**What the task asks**
Print the records below exactly. Omit every picture.
[Start of section]
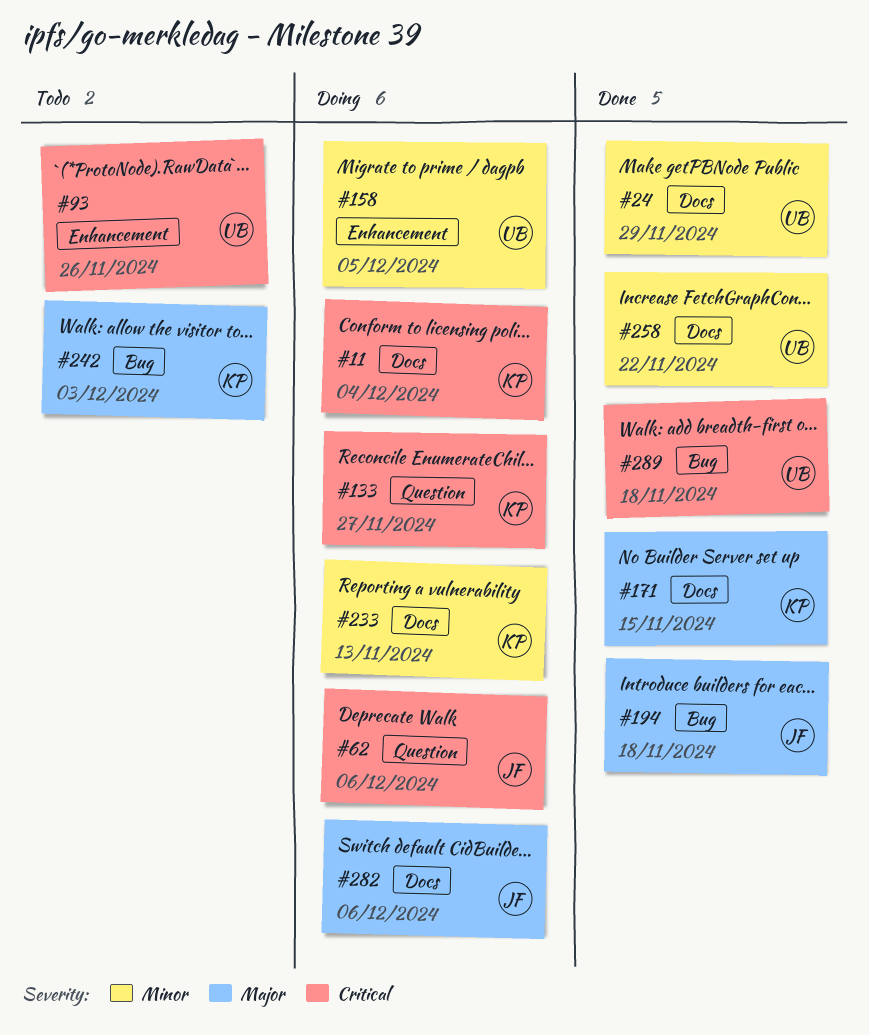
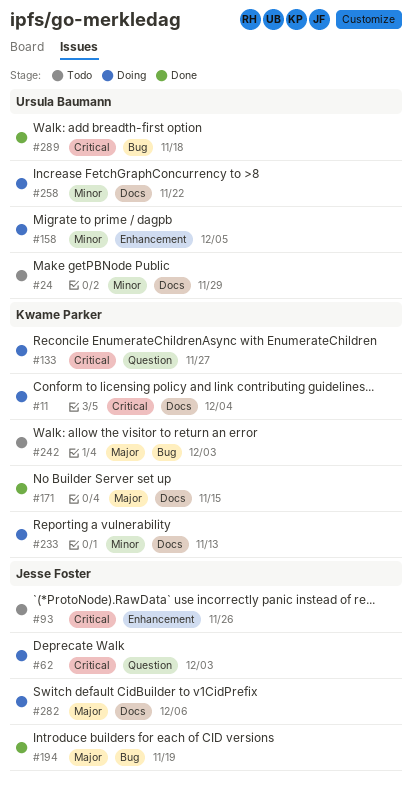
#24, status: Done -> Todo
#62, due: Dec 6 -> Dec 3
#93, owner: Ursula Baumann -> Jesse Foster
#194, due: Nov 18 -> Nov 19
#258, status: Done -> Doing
[End of section]
**Task solution**
#24, status: Done -> Todo
#62, due: Dec 6 -> Dec 3
#93, owner: Ursula Baumann -> Jesse Foster
#194, due: Nov 18 -> Nov 19
#258, status: Done -> Doing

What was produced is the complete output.